- **Work to be completed**
Retype all of the listing exactly, passing over any picture you find.

··· Exercise data

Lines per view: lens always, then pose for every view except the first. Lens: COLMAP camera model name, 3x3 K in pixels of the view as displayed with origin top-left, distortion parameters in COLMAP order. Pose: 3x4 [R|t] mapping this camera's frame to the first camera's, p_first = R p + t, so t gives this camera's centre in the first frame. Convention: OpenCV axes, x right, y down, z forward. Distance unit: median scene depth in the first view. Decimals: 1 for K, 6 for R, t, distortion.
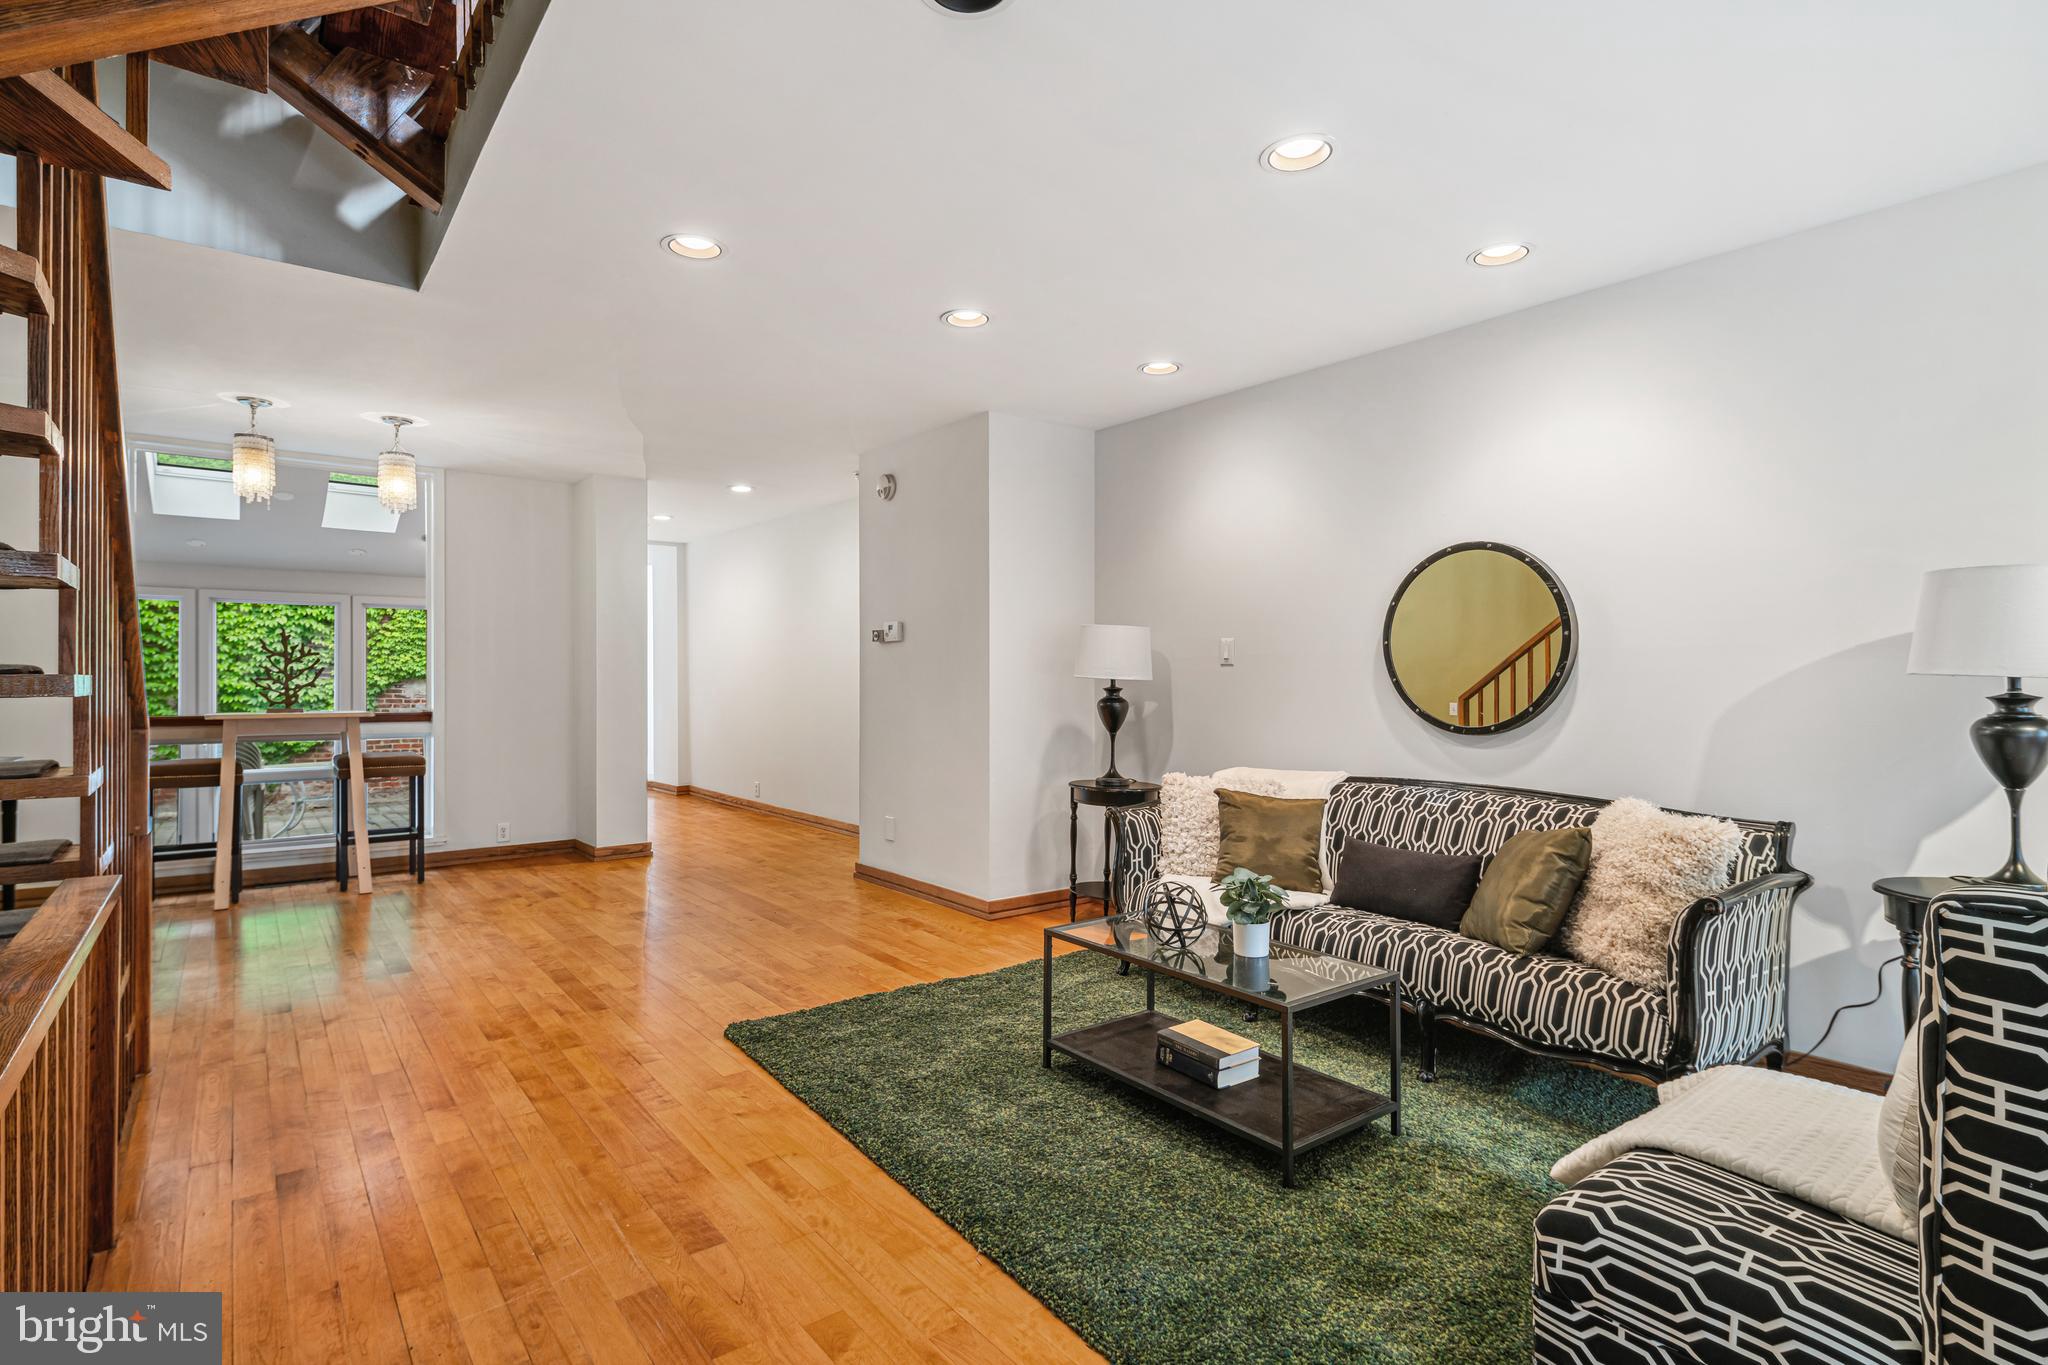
lens RADIAL K [[1000.7, 0, 1028.0], [0, 1000.7, 678.1], [0, 0, 1]] dist [0.008634, -0.005430]
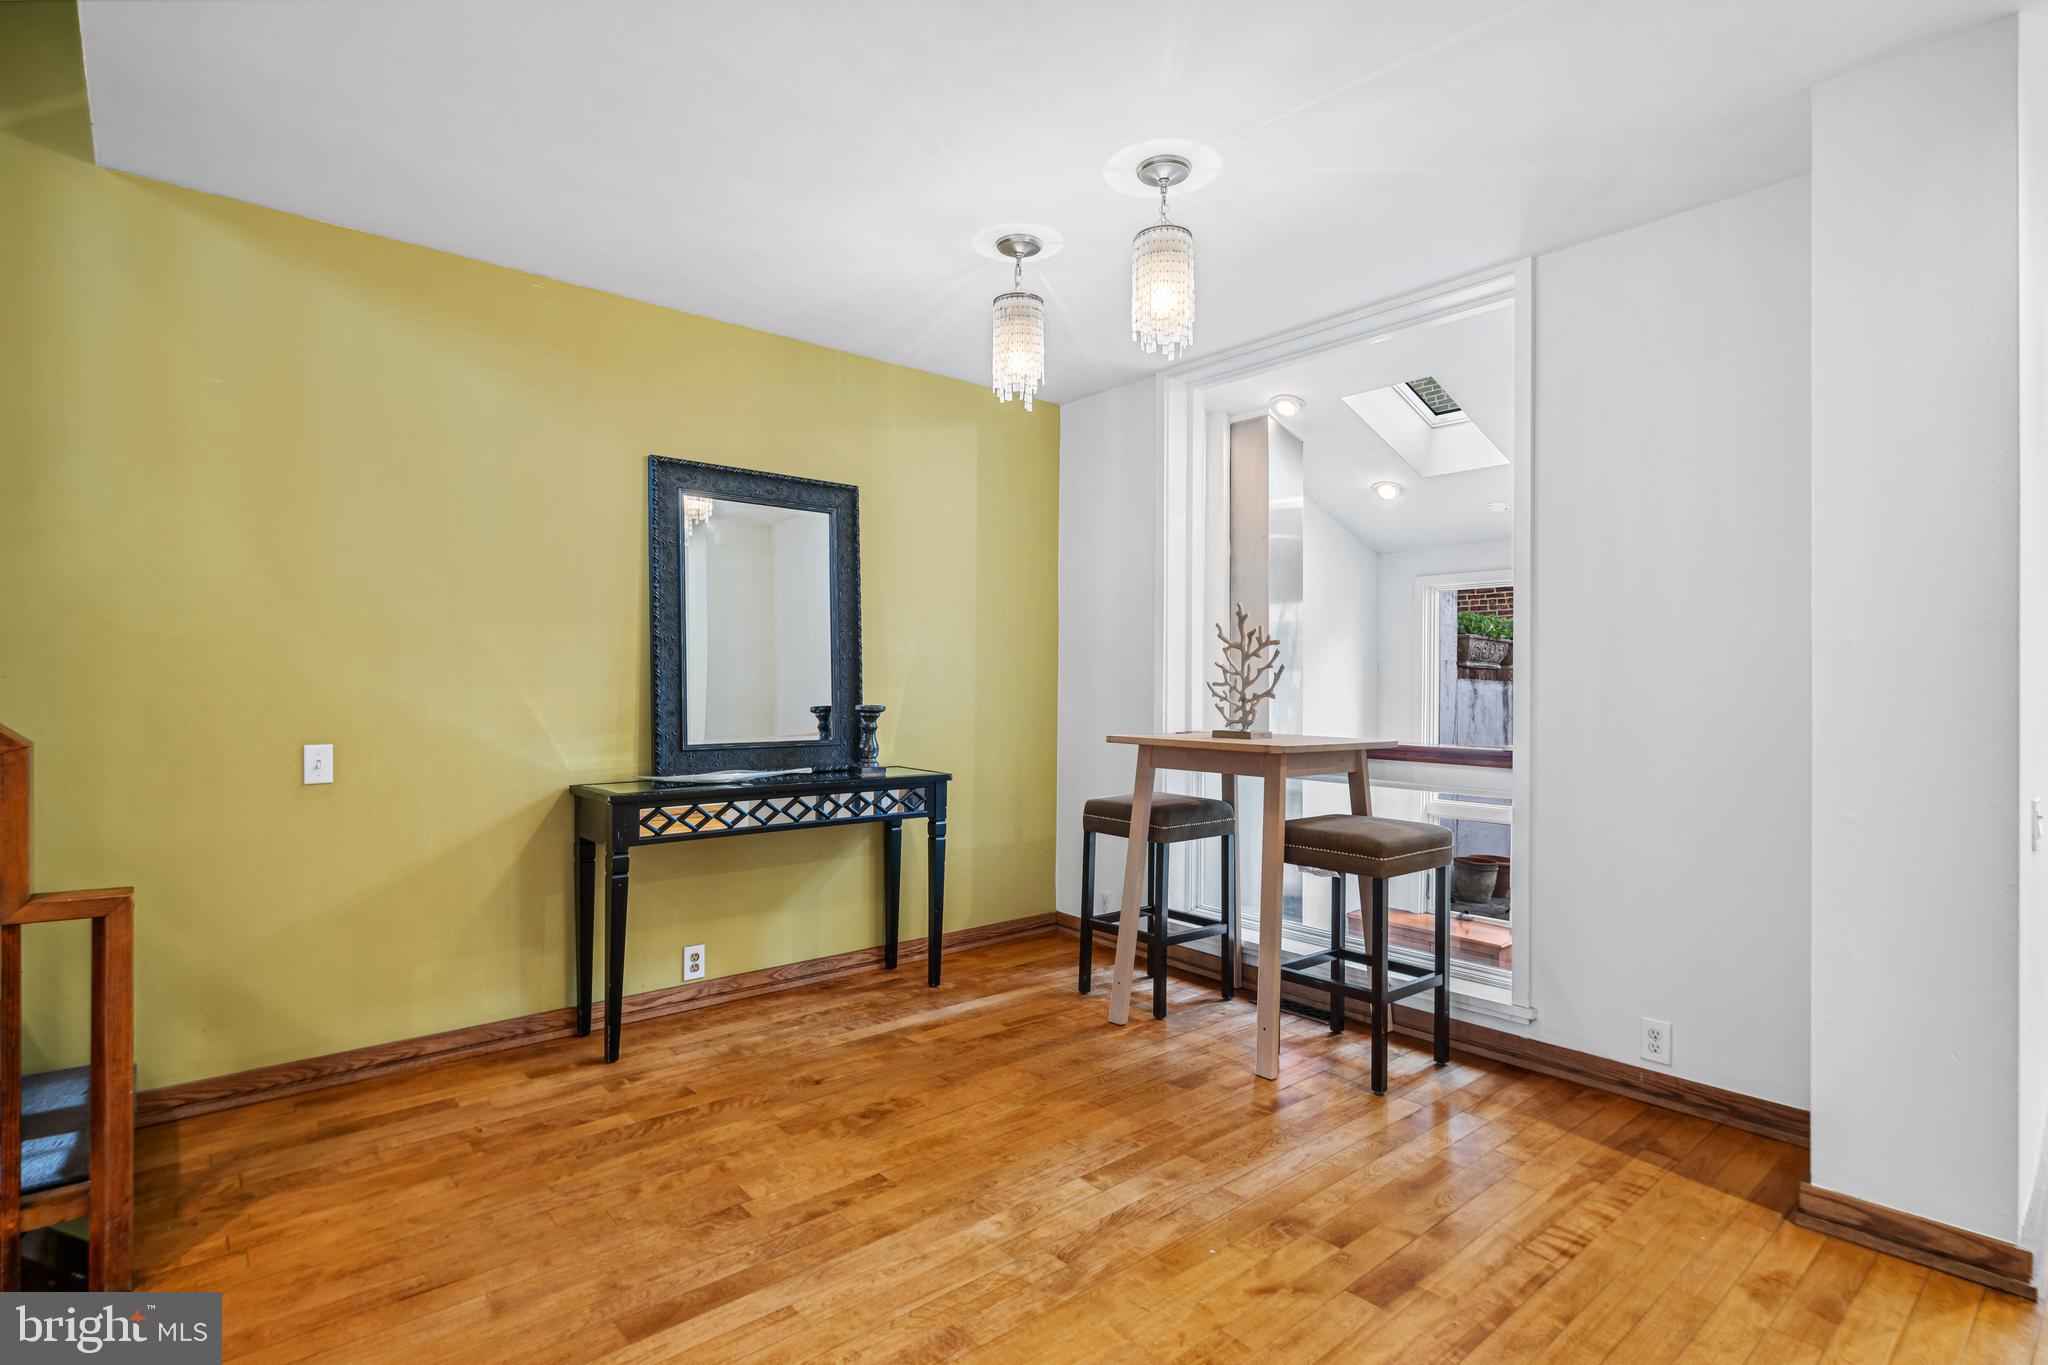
lens RADIAL K [[1000.7, 0, 1025.7], [0, 1000.7, 677.4], [0, 0, 1]] dist [0.008634, -0.005430]
pose [[0.046578, -0.005636, -0.998899, -0.180168], [-0.004574, 0.999972, -0.005855, 0.001478], [0.998904, 0.004841, 0.046551, 1.265051]]
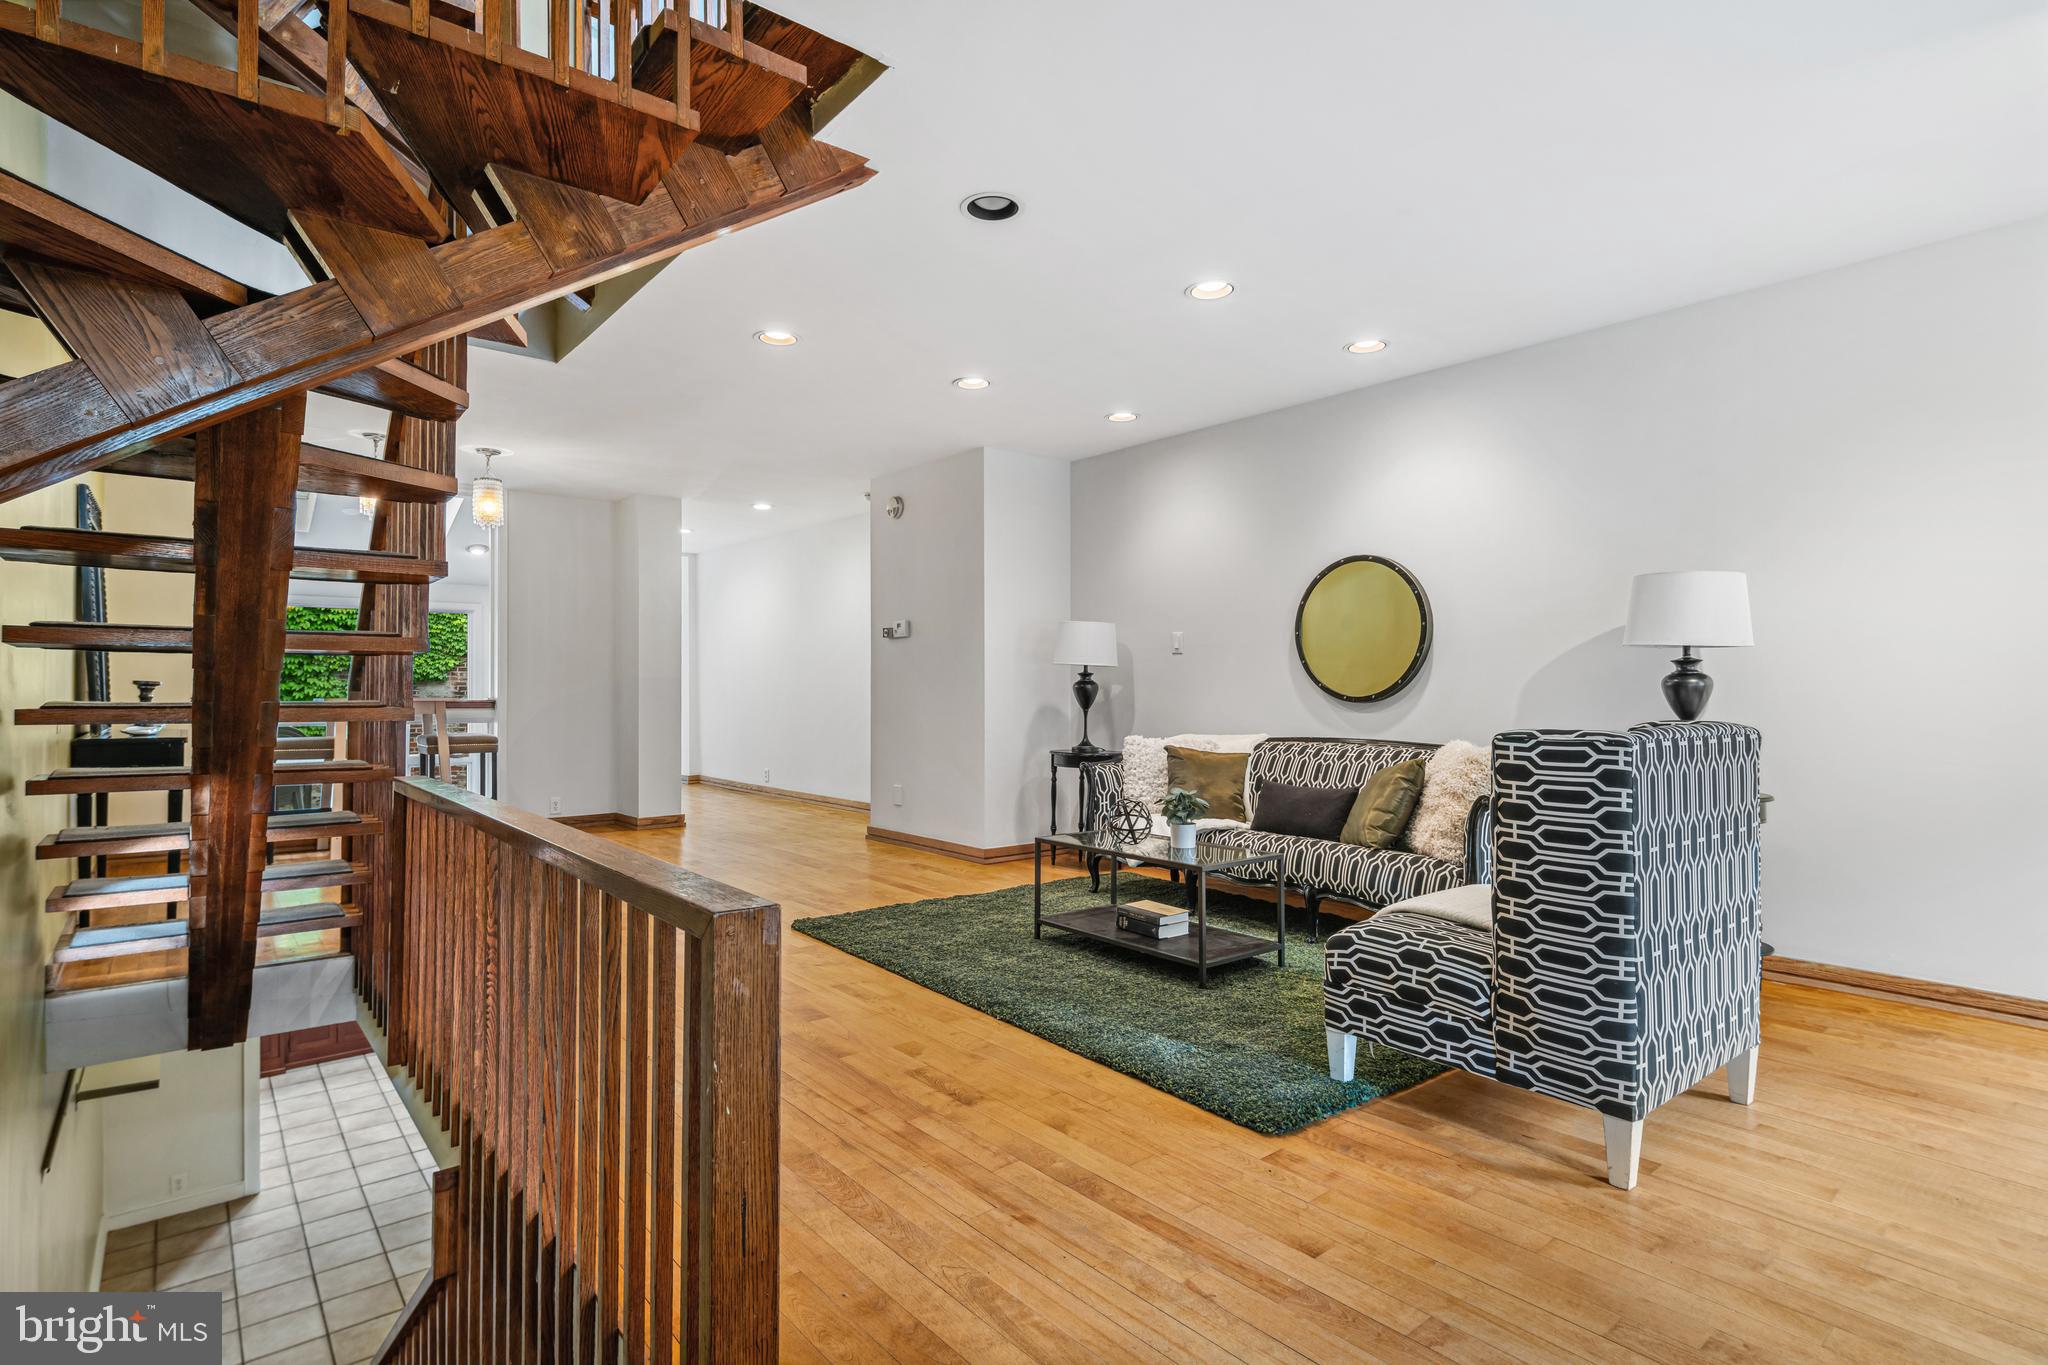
lens RADIAL K [[1000.7, 0, 1025.8], [0, 1000.7, 685.7], [0, 0, 1]] dist [0.008634, -0.005430]
pose [[0.999711, -0.001356, 0.023984, -0.023884], [0.001419, 0.999996, -0.002595, 0.038009], [-0.023980, 0.002628, 0.999709, -0.300384]]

······

- **Output of the exercise**
Lines per view: lens always, then pose for every view except the first. Lens: COLMAP camera model name, 3x3 K in pixels of the view as displayed with origin top-left, distortion parameters in COLMAP order. Pose: 3x4 [R|t] mapping this camera's frame to the first camera's, p_first = R p + t, so t gives this camera's centre in the first frame. Convention: OpenCV axes, x right, y down, z forward. Distance unit: median scene depth in the first view. Decimals: 1 for K, 6 for R, t, distortion.
lens RADIAL K [[1000.7, 0, 1028.0], [0, 1000.7, 678.1], [0, 0, 1]] dist [0.008634, -0.005430]
lens RADIAL K [[1000.7, 0, 1025.7], [0, 1000.7, 677.4], [0, 0, 1]] dist [0.008634, -0.005430]
pose [[0.046578, -0.005636, -0.998899, -0.180168], [-0.004574, 0.999972, -0.005855, 0.001478], [0.998904, 0.004841, 0.046551, 1.265051]]
lens RADIAL K [[1000.7, 0, 1025.8], [0, 1000.7, 685.7], [0, 0, 1]] dist [0.008634, -0.005430]
pose [[0.999711, -0.001356, 0.023984, -0.023884], [0.001419, 0.999996, -0.002595, 0.038009], [-0.023980, 0.002628, 0.999709, -0.300384]]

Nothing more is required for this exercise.